Gordis concludes: “the only conception of the ‘tree of knowing good and evil’ that is validated by the Genesis narrative itself, besides being supported by biblical usage elsewhere and by the evidence of comparative religion and mythology, is that the tree of knowledge represents ‘sexual consciousness.’”
If they learn it too soon, and in the wrong way, that is a story also familiar from the lives of teenagers everywhere. It’s the human story.
There is no ‘curse’ on the female
The man is ‘cursed’ (with working), and the serpent is ‘cursed’. The woman, however, is not cursed. Christians assume so, but yet again, it’s not in the text. Here’s a typical translation of what God says to her in Genesis 3:16:
Then he said to the woman, “I will sharpen the pain of your pregnancy, and in pain you will give birth. And you will desire to control your husband, but he will rule over you.” (ESV)
The problem is that the word translated ‘rule’, teshuqah, doesn’t mean that.
Joel N. Lohr’s 2011 paper “Sexual Desire? Eve, Genesis 3:16, and תשוקה” lays out the evidence.
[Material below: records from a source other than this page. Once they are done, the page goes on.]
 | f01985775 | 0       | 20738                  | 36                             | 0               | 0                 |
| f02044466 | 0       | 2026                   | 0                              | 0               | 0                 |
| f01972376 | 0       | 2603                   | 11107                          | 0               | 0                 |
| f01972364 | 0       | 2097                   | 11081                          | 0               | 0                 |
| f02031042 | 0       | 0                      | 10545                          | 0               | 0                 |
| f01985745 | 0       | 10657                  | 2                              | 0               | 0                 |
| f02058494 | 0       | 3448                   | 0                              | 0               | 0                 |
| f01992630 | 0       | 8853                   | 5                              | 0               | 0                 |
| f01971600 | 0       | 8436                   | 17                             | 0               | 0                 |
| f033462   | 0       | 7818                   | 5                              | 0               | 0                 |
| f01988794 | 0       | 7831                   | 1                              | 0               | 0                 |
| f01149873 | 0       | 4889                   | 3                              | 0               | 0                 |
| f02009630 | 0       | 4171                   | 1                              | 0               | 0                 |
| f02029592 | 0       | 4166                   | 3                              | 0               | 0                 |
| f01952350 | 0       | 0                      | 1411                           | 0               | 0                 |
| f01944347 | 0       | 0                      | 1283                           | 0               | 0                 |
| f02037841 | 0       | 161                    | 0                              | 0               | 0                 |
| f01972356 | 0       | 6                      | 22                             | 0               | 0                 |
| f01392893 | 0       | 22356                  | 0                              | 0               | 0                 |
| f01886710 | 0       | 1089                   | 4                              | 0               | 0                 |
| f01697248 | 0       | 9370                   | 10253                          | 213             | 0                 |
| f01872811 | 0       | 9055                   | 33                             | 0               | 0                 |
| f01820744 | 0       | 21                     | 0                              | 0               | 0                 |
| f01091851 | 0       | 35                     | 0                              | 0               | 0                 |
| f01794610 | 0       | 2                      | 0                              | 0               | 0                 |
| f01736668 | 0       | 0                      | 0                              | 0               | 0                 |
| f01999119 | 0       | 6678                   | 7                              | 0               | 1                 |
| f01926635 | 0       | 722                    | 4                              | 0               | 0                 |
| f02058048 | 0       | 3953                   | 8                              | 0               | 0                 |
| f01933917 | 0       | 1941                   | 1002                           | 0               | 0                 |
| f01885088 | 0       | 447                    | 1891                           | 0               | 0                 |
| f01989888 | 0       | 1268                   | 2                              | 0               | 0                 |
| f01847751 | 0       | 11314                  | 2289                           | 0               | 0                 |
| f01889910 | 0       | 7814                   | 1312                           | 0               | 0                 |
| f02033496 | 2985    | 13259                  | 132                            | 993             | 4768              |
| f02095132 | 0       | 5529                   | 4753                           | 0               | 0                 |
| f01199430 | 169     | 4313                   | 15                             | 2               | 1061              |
Not just the Greek version of the Bible, but the Syriac, Samaritan, Old Latin and Coptic versions all translated teshuqa in Genesis 3:16 with the different concept of ‘turning’ or ‘returning’.
Only in the Latin Vulgate, by Jerome, do we first get Genesis 3:16 having ‘control’ or ‘rule’. So Christianity decided to go with that.
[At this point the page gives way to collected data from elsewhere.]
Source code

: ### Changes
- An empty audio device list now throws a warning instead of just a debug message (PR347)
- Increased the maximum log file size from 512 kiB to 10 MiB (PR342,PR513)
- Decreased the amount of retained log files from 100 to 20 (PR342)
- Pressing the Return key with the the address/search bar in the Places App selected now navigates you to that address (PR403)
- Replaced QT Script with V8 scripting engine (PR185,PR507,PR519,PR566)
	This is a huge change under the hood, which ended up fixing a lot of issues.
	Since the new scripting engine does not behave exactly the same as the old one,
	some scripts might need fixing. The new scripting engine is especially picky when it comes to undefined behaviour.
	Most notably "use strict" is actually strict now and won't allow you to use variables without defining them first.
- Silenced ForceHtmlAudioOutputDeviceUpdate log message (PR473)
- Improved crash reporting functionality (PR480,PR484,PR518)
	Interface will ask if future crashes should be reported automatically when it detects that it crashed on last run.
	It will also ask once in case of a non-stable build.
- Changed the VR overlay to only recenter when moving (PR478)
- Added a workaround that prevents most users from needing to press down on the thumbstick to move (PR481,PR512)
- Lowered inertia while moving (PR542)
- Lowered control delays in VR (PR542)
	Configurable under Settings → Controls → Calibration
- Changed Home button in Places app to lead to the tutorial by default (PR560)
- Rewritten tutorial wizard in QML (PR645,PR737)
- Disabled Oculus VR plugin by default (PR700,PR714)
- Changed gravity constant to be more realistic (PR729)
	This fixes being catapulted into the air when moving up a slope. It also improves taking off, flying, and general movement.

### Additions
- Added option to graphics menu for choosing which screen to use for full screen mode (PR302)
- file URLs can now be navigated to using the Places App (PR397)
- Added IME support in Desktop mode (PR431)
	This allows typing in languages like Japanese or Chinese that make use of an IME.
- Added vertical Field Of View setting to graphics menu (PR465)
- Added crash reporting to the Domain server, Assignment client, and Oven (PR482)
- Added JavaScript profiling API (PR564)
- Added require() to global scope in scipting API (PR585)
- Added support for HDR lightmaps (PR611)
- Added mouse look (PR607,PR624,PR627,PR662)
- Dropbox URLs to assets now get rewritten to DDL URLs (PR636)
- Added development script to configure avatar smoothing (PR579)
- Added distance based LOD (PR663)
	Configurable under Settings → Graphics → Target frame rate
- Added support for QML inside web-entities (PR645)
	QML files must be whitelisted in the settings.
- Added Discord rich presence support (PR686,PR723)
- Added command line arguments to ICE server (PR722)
Then came the Dead Sea Scrolls, with additional usages of Hebrew words, and scholars realized that teshuqa did mean change of direction, with the idea of going back. As Lohr glosses Genesis 3:16: “Despite increased pain in childbearing, Eve would actively return to the man.”
God is acknowledging that childbirth will be really painful, but that the woman will keep doing it. She will bear the cost of life.
Eve is the hero of the story. She realizes humans have the divine power. They can create new life. She sees this prospect is good.
She’s lied to, yes, but guess what? You can wise up and grow up.
In Eden, and out of Eden, the humans have challenges placed in front of them, but was it ever intended to be different? As Paul says in Romans 8:28: “And we know that in all things God works for the good . . .”
That to me looks like a story of . . . growth and change.